Professor Xiaoming Xu, head of the Division of Biomaterials, is the principal investigator on the grant.

Tooth decay is the most prevalent chronic oral disease. The treatment for cavities is to remove the decayed tooth tissues and restore teeth with filling materials such as dental composites. However, composite restorations have a limited life, about five to seven years, and their replacement accounts for 60 percent of dental operations.

A bacterial biofilm is a slimy layer or film containing colonies of bacteria and the sticky substance they excrete, which allows them to attach to a surface. Biofilms are more resistant than ordinary bacteria because they contain different kinds of bacteria that stick together, and the substance they excrete also forms a protective barrier around them.

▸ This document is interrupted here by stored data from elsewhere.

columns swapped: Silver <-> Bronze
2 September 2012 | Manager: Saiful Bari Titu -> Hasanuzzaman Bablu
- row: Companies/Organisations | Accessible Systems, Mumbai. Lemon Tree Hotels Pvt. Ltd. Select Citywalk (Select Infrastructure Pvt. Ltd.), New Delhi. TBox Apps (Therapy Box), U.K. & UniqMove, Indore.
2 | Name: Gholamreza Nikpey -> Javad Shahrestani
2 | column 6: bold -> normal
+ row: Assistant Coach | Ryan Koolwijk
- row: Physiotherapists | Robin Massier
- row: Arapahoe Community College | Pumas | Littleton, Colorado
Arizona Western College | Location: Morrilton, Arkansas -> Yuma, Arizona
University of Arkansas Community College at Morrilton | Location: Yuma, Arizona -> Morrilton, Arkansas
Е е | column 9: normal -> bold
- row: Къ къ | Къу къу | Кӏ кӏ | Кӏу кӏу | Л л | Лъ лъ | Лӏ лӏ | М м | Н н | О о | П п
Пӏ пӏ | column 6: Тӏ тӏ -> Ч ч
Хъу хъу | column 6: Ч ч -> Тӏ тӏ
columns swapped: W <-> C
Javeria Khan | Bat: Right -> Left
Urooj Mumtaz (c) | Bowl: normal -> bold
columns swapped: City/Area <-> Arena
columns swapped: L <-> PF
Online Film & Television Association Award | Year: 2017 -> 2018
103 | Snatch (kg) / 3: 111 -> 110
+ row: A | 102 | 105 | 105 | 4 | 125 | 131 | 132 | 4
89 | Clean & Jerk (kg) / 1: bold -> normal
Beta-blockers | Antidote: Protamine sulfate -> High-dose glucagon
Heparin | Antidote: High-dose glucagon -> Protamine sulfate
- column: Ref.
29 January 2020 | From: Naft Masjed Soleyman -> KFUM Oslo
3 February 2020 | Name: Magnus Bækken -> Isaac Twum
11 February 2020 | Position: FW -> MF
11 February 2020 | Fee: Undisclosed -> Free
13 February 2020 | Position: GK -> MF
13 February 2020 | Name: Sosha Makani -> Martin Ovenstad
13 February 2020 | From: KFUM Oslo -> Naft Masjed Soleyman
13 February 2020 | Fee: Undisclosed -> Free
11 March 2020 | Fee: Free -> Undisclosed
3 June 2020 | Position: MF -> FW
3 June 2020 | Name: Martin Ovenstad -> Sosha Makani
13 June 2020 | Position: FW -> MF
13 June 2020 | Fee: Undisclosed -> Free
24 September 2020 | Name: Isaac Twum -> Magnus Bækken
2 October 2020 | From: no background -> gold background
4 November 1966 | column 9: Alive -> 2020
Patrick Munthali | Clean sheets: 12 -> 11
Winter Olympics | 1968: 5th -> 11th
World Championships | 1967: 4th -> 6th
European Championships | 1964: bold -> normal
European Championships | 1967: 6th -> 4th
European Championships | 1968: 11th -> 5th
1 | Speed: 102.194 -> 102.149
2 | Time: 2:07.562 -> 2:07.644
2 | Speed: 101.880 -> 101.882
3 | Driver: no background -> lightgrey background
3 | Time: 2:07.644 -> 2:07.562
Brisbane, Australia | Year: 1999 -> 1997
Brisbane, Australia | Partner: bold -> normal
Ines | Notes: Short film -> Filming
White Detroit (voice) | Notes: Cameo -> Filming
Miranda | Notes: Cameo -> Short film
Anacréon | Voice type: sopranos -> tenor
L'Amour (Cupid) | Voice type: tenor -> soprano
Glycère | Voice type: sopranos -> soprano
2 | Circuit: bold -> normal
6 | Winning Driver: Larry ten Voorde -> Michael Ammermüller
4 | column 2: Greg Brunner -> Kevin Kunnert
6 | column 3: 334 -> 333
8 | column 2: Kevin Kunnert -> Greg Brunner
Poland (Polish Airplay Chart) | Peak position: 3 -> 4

The biofilms on teeth are known as dental plaque. The plaque uses the food people consume to produce acids that break down tooth enamel, leading to decay.

Although much effort has been directed toward developing dental materials that can inhibit bacterial biofilms and reduce secondary cavities, most have had poor mechanical properties or an unacceptable dark shade.

Xu’s group has been developing a series of materials that have shown enhanced fluoride-releasing and recharge capabilities, promising antibacterial effect, and good mechanical properties or bonding strength.

The new grant will support further development of these materials. The researchers will test a combination of new technologies that will release antibacterial agents in response to the presence of acids. These materials may also be used in sealants, crowns and cement, as well as other dental applications.